If Archer's Mark is on Droid now it is all you need.


----------



## Xtorminator (Jan 31, 2008)

Not on Droid. That why I'm looking.


----------



## Scott.Barrett (Oct 26, 2008)

Archers Mark did have a web based version? Does that not exist any more?


----------



## Kade (Jan 11, 2011)

Oh I thought you meant you searched on the Droid. Not a search on here. 


Sent from my iPhone using Tapatalk


----------



## south-paaw (Jul 3, 2006)

web based usage... it was a temporary item.. more promotional i think..


----------



## Scott.Barrett (Oct 26, 2008)

That is pretty sad....certainly easier to develop for Android given the lack of restrictions on development....

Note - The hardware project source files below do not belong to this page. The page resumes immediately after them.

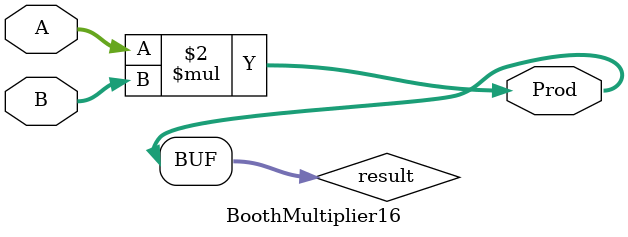
<source format=v>
module BoothMultiplier16 (
    input signed [15:0] A,
    input signed [15:0] B,
    output signed [31:0] Prod
);

    reg signed [31:0] result;

    always @* begin
        result = A * B;
    end

    assign Prod = result;

endmodule

</source>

I may have to start working on the formula to build a marks tape...can't be that hard!


----------



## south-paaw (Jul 3, 2006)

the lack of restrictions is their concern for not bringing it to droid.. or something to that affect


----------



## pragmatic_lee (Jan 19, 2008)

Some quotes directly from one of the AM developers:

<quote>
Just to be clear Archer's Mark will NEVER be available on Android or any other non-iOS platform. The main reason being support, there are several major versions of Android in the wild, and several dozen popular devices. We are a small shop and there is honestly no way we can guarantee a quality experience for our customers with so much diversity.
</quote>

<quote>
We're very aware of the pirate market, frankly that was another reason I'm not fond of moving content to Android. 
</quote>


----------